For all its historical and cultural blunders leaving Chinese moviegoers squirming in their seats, the story itself is watchable due to its luscious cinematography, beautiful landscapes, and gorgeous rendition in 3D, befitting of the 200 million USD budget. The acting from Gong Li is so emotive that some wish she were the star of the film, even as they wonder why she is in the story. On the other hand, Liu falls flat on screen, and has been criticized by many Douban movie-goers for her wooden acting.

In the end, it’s natural that a world of global film distribution would turn toward global production. But such a high-profile international collaboration between two powerful countries was a path beset with thorns. Announced in 2010, it took 10 years for the live-action film to come to fruition. The endeavor was full of countless negotiations: for a female director, but not a Chinese one; a message of loyalty to appeal to the Chinese, with just enough hints of the animation’s iconic soundtrack to keep the American audience happy without their favorite dragon sidekick.

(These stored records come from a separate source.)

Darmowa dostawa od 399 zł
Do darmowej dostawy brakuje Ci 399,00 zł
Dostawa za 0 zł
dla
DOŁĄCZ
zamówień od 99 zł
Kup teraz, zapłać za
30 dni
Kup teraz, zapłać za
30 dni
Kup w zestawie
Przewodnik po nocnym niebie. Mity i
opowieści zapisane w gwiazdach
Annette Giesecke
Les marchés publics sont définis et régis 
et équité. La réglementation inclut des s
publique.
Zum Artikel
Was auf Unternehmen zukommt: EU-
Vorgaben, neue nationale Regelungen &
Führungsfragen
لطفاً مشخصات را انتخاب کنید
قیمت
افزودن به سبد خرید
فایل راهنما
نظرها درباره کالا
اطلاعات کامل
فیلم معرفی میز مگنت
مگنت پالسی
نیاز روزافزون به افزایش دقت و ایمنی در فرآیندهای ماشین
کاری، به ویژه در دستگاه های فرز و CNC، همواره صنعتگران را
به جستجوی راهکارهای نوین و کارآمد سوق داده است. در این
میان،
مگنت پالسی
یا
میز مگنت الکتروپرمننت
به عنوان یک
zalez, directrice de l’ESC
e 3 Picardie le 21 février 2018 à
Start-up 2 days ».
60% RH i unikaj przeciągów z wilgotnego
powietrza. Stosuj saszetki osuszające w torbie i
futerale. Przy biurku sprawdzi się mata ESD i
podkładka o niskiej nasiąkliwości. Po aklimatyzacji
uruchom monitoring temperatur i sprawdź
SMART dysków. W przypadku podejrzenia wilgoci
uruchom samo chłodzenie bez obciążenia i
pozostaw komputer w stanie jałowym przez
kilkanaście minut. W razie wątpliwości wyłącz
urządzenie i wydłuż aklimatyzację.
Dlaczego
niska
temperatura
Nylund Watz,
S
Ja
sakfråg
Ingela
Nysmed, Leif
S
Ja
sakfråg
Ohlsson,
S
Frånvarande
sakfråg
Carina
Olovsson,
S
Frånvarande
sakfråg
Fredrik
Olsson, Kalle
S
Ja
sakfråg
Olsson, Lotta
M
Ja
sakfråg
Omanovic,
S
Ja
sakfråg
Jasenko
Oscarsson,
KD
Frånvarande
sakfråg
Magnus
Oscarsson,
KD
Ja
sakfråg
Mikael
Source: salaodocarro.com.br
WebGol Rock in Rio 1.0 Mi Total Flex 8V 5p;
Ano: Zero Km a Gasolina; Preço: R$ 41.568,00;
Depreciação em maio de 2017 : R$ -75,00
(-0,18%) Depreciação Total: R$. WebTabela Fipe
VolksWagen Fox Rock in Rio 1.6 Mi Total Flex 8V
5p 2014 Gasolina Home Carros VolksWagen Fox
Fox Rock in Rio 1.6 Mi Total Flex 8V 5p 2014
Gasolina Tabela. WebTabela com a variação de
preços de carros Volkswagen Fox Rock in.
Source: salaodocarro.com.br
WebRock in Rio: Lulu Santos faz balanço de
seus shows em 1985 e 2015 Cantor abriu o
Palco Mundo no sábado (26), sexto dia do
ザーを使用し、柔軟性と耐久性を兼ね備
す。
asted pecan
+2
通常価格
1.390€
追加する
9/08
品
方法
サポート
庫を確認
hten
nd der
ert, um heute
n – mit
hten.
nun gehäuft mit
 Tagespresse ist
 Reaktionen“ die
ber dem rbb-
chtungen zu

Some in the West are boycotting the movie because Liu Yifei’ political stance, while some Chinese swore that they’d support the movie more for it. Four sources alleged to Reuters that Chinese media were instructed not to publicize the movie’s release due to political sensitivities. Some moviegoers feel that it has betrayed the cartoon, while others feel it has betrayed the legend and Chinese history. Finally coming to the silver screen in a time of tense US-China relations, it has not evoked good feelings on either side.